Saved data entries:
·····
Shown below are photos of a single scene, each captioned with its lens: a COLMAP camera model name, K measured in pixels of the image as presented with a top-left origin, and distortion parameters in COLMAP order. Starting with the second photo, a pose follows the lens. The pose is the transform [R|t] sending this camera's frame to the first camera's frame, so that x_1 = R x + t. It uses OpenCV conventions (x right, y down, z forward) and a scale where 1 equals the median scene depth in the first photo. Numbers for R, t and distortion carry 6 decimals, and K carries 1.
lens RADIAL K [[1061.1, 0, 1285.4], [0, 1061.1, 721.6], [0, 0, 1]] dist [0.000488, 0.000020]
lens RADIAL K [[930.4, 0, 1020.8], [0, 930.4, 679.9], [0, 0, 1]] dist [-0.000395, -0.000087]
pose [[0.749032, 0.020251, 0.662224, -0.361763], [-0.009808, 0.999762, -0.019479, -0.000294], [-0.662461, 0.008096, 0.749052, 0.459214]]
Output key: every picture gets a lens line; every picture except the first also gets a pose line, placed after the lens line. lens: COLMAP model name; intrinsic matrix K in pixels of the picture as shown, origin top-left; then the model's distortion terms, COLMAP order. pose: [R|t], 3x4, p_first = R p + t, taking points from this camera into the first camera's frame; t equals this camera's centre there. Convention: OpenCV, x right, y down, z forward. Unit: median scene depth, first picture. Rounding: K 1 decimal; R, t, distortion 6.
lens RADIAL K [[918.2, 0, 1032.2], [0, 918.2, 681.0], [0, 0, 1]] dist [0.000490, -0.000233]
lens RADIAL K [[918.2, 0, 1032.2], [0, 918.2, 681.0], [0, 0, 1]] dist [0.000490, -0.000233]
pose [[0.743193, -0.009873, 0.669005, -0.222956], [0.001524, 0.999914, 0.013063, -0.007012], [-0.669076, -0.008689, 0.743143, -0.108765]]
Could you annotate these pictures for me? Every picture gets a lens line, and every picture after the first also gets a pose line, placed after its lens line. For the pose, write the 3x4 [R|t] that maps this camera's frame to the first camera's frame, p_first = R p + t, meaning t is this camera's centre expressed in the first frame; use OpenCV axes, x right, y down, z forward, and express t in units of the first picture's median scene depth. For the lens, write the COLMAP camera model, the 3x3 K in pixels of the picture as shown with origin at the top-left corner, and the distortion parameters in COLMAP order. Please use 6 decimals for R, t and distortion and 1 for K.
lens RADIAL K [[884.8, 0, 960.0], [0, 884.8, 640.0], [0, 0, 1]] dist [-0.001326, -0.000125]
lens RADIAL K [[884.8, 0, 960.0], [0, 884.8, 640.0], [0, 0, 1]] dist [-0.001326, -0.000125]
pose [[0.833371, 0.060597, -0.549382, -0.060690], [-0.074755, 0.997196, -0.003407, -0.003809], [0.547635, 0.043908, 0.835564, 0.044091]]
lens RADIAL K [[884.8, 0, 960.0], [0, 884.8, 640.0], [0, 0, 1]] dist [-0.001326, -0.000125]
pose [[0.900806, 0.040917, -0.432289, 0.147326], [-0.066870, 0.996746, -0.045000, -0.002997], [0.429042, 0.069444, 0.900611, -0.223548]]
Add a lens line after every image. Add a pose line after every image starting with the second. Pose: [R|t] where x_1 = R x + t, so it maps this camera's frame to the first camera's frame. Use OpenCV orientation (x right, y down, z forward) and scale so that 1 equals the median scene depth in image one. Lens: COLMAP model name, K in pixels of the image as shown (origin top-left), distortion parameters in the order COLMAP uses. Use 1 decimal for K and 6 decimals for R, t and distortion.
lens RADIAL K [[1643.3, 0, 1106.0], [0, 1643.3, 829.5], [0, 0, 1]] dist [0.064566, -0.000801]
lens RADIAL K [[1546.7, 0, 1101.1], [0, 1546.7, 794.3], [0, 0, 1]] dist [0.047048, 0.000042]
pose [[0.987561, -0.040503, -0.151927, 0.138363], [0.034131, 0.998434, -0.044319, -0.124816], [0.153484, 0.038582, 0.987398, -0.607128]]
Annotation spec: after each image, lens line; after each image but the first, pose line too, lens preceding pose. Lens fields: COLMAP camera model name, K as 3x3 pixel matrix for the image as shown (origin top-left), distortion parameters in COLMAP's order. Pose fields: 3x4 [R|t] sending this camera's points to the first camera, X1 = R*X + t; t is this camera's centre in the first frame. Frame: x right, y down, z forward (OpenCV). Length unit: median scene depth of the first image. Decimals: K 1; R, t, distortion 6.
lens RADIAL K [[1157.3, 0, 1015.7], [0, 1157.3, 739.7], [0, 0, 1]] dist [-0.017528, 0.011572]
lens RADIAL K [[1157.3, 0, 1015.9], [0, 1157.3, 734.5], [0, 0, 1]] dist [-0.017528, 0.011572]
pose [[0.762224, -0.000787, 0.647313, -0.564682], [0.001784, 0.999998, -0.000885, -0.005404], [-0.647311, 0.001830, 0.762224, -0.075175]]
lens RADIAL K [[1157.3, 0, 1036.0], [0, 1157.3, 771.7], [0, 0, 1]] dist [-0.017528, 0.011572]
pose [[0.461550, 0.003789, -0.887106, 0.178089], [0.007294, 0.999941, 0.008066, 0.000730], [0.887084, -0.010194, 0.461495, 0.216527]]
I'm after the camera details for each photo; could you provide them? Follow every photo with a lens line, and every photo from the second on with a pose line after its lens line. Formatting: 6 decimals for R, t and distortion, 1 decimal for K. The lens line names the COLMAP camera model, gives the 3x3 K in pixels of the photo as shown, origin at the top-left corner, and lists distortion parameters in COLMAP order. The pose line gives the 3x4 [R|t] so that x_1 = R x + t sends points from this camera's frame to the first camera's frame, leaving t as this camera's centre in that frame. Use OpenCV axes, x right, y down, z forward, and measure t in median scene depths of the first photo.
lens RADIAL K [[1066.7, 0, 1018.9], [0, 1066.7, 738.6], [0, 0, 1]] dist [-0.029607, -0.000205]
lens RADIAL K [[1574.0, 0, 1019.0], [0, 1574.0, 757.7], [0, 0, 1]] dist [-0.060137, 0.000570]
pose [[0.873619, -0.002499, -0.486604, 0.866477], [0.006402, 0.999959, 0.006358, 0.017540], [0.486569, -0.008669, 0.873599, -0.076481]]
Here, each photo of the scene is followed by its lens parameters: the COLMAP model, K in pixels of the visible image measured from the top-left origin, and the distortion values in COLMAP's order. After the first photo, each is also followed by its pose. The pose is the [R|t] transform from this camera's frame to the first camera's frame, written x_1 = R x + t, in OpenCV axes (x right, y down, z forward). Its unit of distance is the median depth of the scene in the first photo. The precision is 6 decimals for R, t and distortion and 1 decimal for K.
·····
*Assignment*:
Please write out all the data above, exactly as it reads.

*Solution*:
Shown below are photos of a single scene, each captioned with its lens: a COLMAP camera model name, K measured in pixels of the image as presented with a top-left origin, and distortion parameters in COLMAP order. Starting with the second photo, a pose follows the lens. The pose is the transform [R|t] sending this camera's frame to the first camera's frame, so that x_1 = R x + t. It uses OpenCV conventions (x right, y down, z forward) and a scale where 1 equals the median scene depth in the first photo. Numbers for R, t and distortion carry 6 decimals, and K carries 1.
lens RADIAL K [[1061.1, 0, 1285.4], [0, 1061.1, 721.6], [0, 0, 1]] dist [0.000488, 0.000020]
lens RADIAL K [[930.4, 0, 1020.8], [0, 930.4, 679.9], [0, 0, 1]] dist [-0.000395, -0.000087]
pose [[0.749032, 0.020251, 0.662224, -0.361763], [-0.009808, 0.999762, -0.019479, -0.000294], [-0.662461, 0.008096, 0.749052, 0.459214]]
Output key: every picture gets a lens line; every picture except the first also gets a pose line, placed after the lens line. lens: COLMAP model name; intrinsic matrix K in pixels of the picture as shown, origin top-left; then the model's distortion terms, COLMAP order. pose: [R|t], 3x4, p_first = R p + t, taking points from this camera into the first camera's frame; t equals this camera's centre there. Convention: OpenCV, x right, y down, z forward. Unit: median scene depth, first picture. Rounding: K 1 decimal; R, t, distortion 6.
lens RADIAL K [[918.2, 0, 1032.2], [0, 918.2, 681.0], [0, 0, 1]] dist [0.000490, -0.000233]
lens RADIAL K [[918.2, 0, 1032.2], [0, 918.2, 681.0], [0, 0, 1]] dist [0.000490, -0.000233]
pose [[0.743193, -0.009873, 0.669005, -0.222956], [0.001524, 0.999914, 0.013063, -0.007012], [-0.669076, -0.008689, 0.743143, -0.108765]]
Could you annotate these pictures for me? Every picture gets a lens line, and every picture after the first also gets a pose line, placed after its lens line. For the pose, write the 3x4 [R|t] that maps this camera's frame to the first camera's frame, p_first = R p + t, meaning t is this camera's centre expressed in the first frame; use OpenCV axes, x right, y down, z forward, and express t in units of the first picture's median scene depth. For the lens, write the COLMAP camera model, the 3x3 K in pixels of the picture as shown with origin at the top-left corner, and the distortion parameters in COLMAP order. Please use 6 decimals for R, t and distortion and 1 for K.
lens RADIAL K [[884.8, 0, 960.0], [0, 884.8, 640.0], [0, 0, 1]] dist [-0.001326, -0.000125]
lens RADIAL K [[884.8, 0, 960.0], [0, 884.8, 640.0], [0, 0, 1]] dist [-0.001326, -0.000125]
pose [[0.833371, 0.060597, -0.549382, -0.060690], [-0.074755, 0.997196, -0.003407, -0.003809], [0.547635, 0.043908, 0.835564, 0.044091]]
lens RADIAL K [[884.8, 0, 960.0], [0, 884.8, 640.0], [0, 0, 1]] dist [-0.001326, -0.000125]
pose [[0.900806, 0.040917, -0.432289, 0.147326], [-0.066870, 0.996746, -0.045000, -0.002997], [0.429042, 0.069444, 0.900611, -0.223548]]
Add a lens line after every image. Add a pose line after every image starting with the second. Pose: [R|t] where x_1 = R x + t, so it maps this camera's frame to the first camera's frame. Use OpenCV orientation (x right, y down, z forward) and scale so that 1 equals the median scene depth in image one. Lens: COLMAP model name, K in pixels of the image as shown (origin top-left), distortion parameters in the order COLMAP uses. Use 1 decimal for K and 6 decimals for R, t and distortion.
lens RADIAL K [[1643.3, 0, 1106.0], [0, 1643.3, 829.5], [0, 0, 1]] dist [0.064566, -0.000801]
lens RADIAL K [[1546.7, 0, 1101.1], [0, 1546.7, 794.3], [0, 0, 1]] dist [0.047048, 0.000042]
pose [[0.987561, -0.040503, -0.151927, 0.138363], [0.034131, 0.998434, -0.044319, -0.124816], [0.153484, 0.038582, 0.987398, -0.607128]]
Annotation spec: after each image, lens line; after each image but the first, pose line too, lens preceding pose. Lens fields: COLMAP camera model name, K as 3x3 pixel matrix for the image as shown (origin top-left), distortion parameters in COLMAP's order. Pose fields: 3x4 [R|t] sending this camera's points to the first camera, X1 = R*X + t; t is this camera's centre in the first frame. Frame: x right, y down, z forward (OpenCV). Length unit: median scene depth of the first image. Decimals: K 1; R, t, distortion 6.
lens RADIAL K [[1157.3, 0, 1015.7], [0, 1157.3, 739.7], [0, 0, 1]] dist [-0.017528, 0.011572]
lens RADIAL K [[1157.3, 0, 1015.9], [0, 1157.3, 734.5], [0, 0, 1]] dist [-0.017528, 0.011572]
pose [[0.762224, -0.000787, 0.647313, -0.564682], [0.001784, 0.999998, -0.000885, -0.005404], [-0.647311, 0.001830, 0.762224, -0.075175]]
lens RADIAL K [[1157.3, 0, 1036.0], [0, 1157.3, 771.7], [0, 0, 1]] dist [-0.017528, 0.011572]
pose [[0.461550, 0.003789, -0.887106, 0.178089], [0.007294, 0.999941, 0.008066, 0.000730], [0.887084, -0.010194, 0.461495, 0.216527]]
I'm after the camera details for each photo; could you provide them? Follow every photo with a lens line, and every photo from the second on with a pose line after its lens line. Formatting: 6 decimals for R, t and distortion, 1 decimal for K. The lens line names the COLMAP camera model, gives the 3x3 K in pixels of the photo as shown, origin at the top-left corner, and lists distortion parameters in COLMAP order. The pose line gives the 3x4 [R|t] so that x_1 = R x + t sends points from this camera's frame to the first camera's frame, leaving t as this camera's centre in that frame. Use OpenCV axes, x right, y down, z forward, and measure t in median scene depths of the first photo.
lens RADIAL K [[1066.7, 0, 1018.9], [0, 1066.7, 738.6], [0, 0, 1]] dist [-0.029607, -0.000205]
lens RADIAL K [[1574.0, 0, 1019.0], [0, 1574.0, 757.7], [0, 0, 1]] dist [-0.060137, 0.000570]
pose [[0.873619, -0.002499, -0.486604, 0.866477], [0.006402, 0.999959, 0.006358, 0.017540], [0.486569, -0.008669, 0.873599, -0.076481]]
Here, each photo of the scene is followed by its lens parameters: the COLMAP model, K in pixels of the visible image measured from the top-left origin, and the distortion values in COLMAP's order. After the first photo, each is also followed by its pose. The pose is the [R|t] transform from this camera's frame to the first camera's frame, written x_1 = R x + t, in OpenCV axes (x right, y down, z forward). Its unit of distance is the median depth of the scene in the first photo. The precision is 6 decimals for R, t and distortion and 1 decimal for K.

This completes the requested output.